Executive Editor Anne Schroeder says the ad-packed Capitol File will try to reveal what buttoned-down officialdom likes to keep secret: "Washington is fun and sexy." If the mag turns out to be anything like Binn's Gotham, for example, that won't be hard. Our latest Gotham just arrived and features stories on the city's best-dressed, coolest parties and even an ad featuring a naked Pam Anderson strategically posed enough to win a PG rating.
Capitol File Magazine
9/1/05
The politics of Hurricane Katrina
Republicans in Washington are happy today about one element of the Hurricane Katrina disaster: At least they weren't the first to drag politics into the story. Credit for that goes to Robert F. Kennedy Jr., who went on HuffingtonPost.com to blame Katrina on Mississippi Gov. Haley Barbour. His theory: Barbour, in a memo, pushed President Bush to derail the Kyoto global warming pact, which then led to bad weather. His blog concluded with these two sentences: "In 1998, Republican icon Pat Robertson warned that hurricanes were likely to hit communities that offended God. Perhaps it was Barbour's memo that caused Katrina, at the last minute, to spare New Orleans and save its worst flailings for the Mississippi coast."

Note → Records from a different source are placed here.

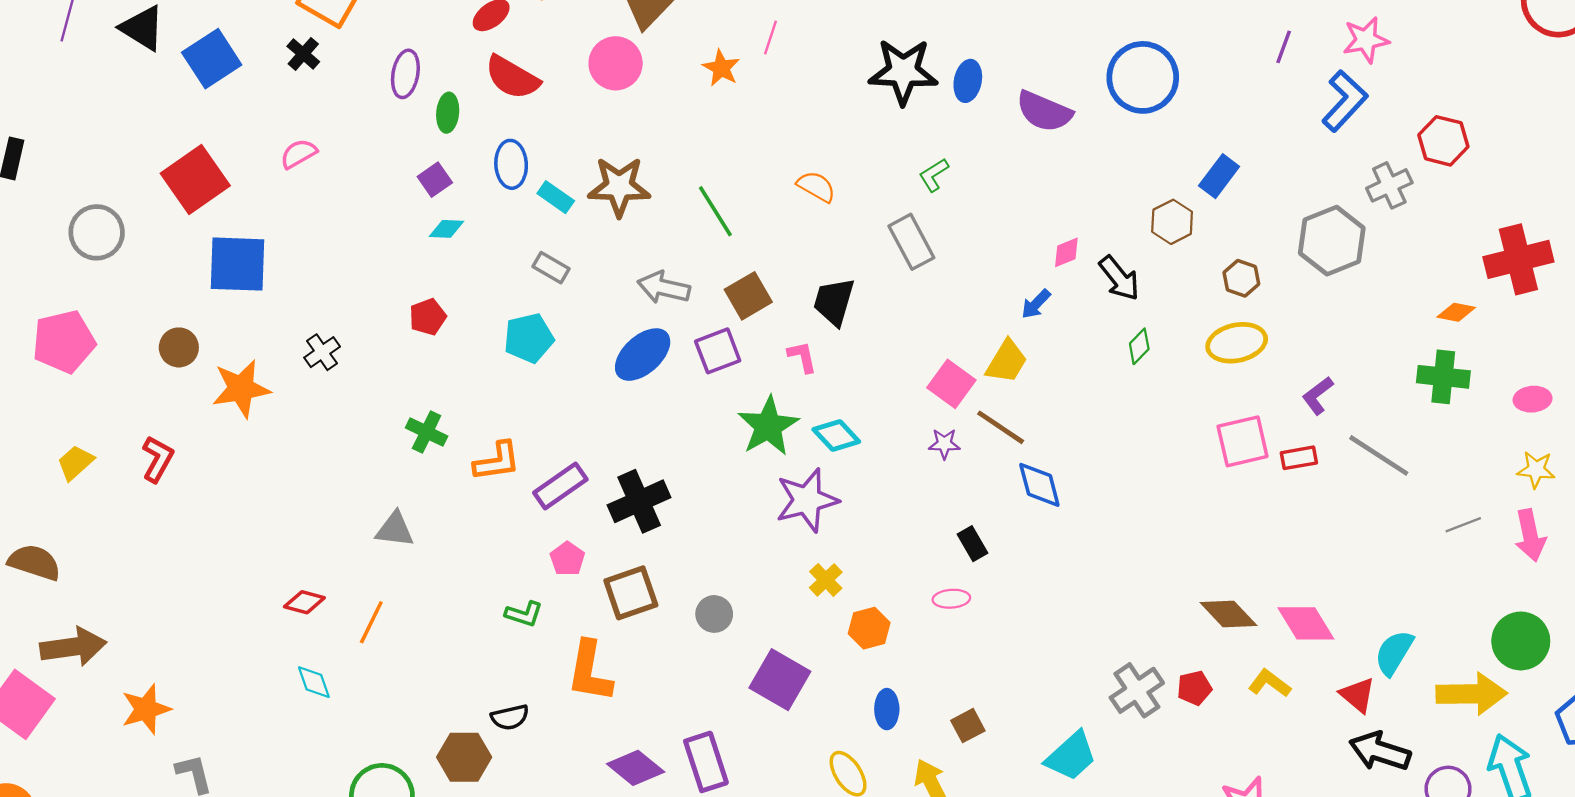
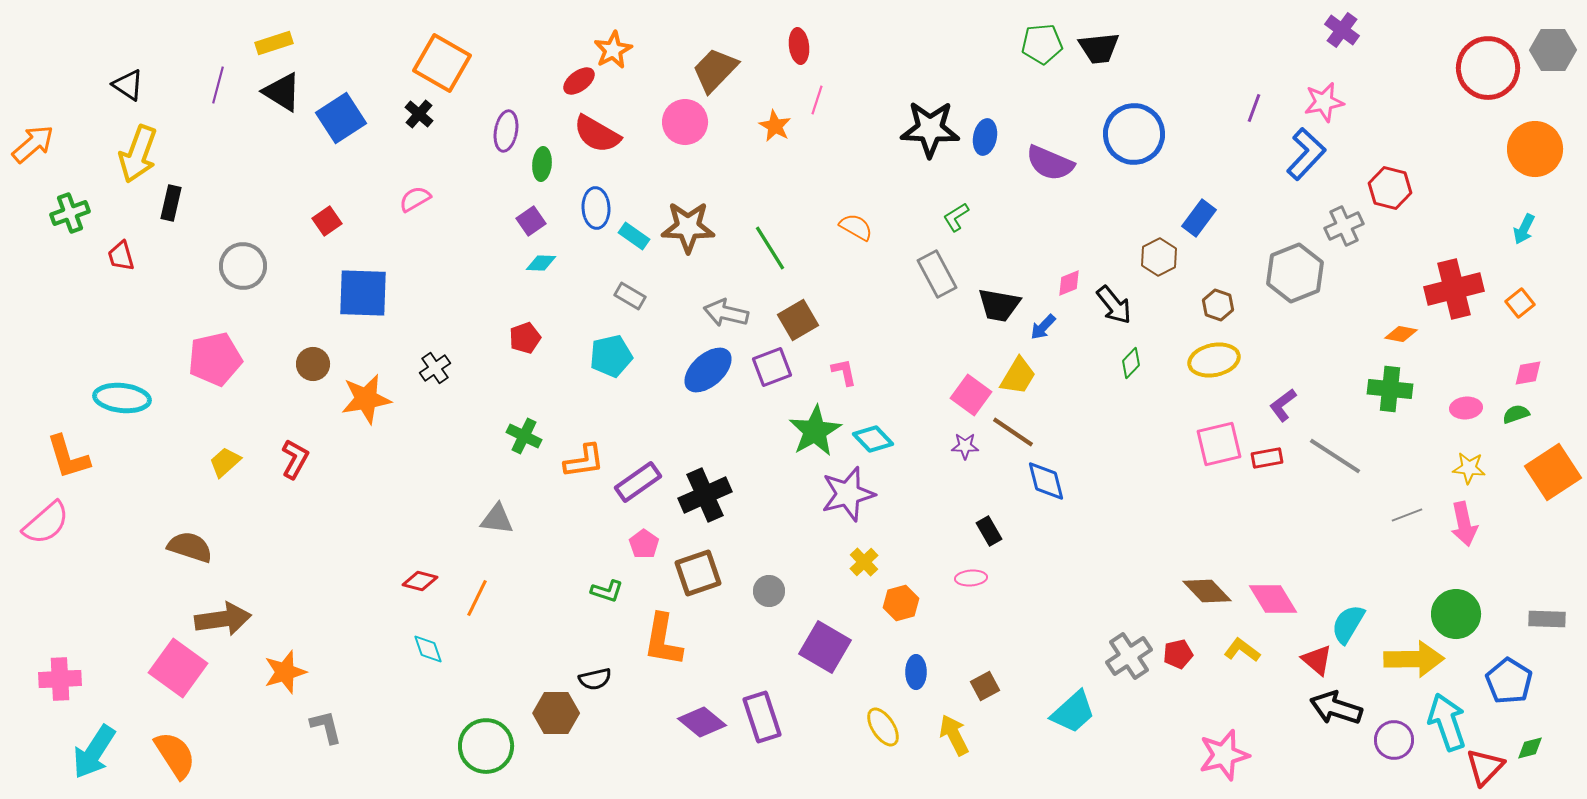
red square: (195, 180) -> (327, 221), size x0.5
black trapezoid: (834, 302) -> (999, 305), moved, turned -96

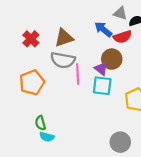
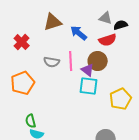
blue arrow: (103, 29) -> (79, 33), moved
brown triangle: (64, 38) -> (53, 22), moved
gray semicircle: (63, 60) -> (52, 62), size x0.7
pink line: (78, 74) -> (71, 61), moved

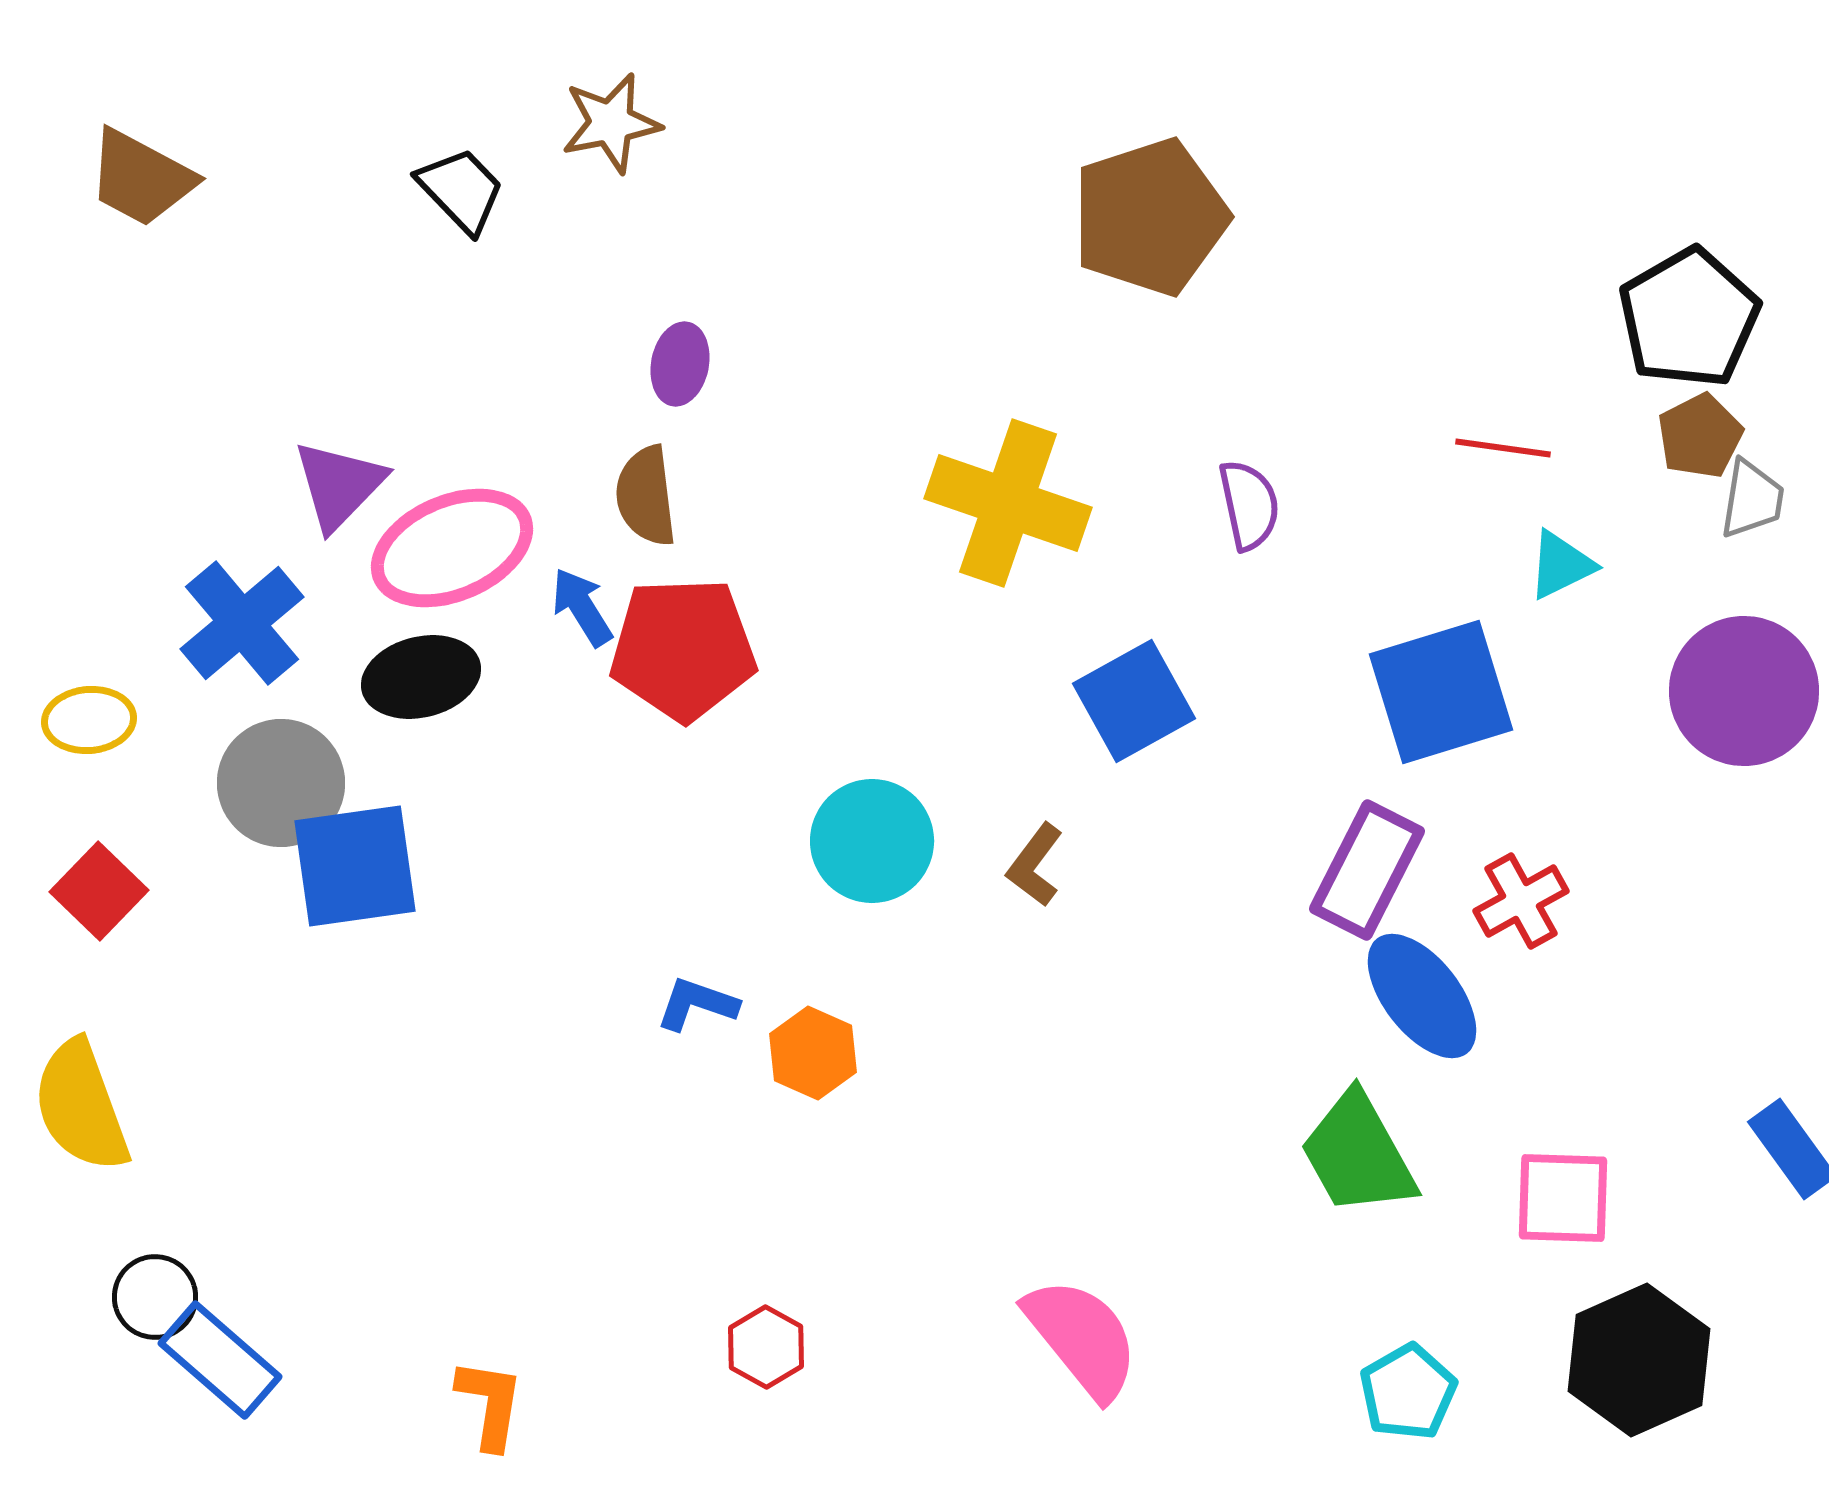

That has naturally angered Republicans. But they are defending Barbour and praising his handling of the situation. Over the past three days Barbour has followed the 9/11 playbook of former New York Mayor Rudy Giuliani by holding regular and emotional press briefings, meeting with constituents and touring the damaged area. "He's playing his cards right," says a GOP strategist. "Tragedy can bring out the best in people." Another Barbour fan said that the governor's threat to looters was exactly what the conservative base wanted to hear. What's more, say allies of the former Republican National Committee chairman, it's a good debut on the national stage for a politician who some believe wants to run for president in 2008.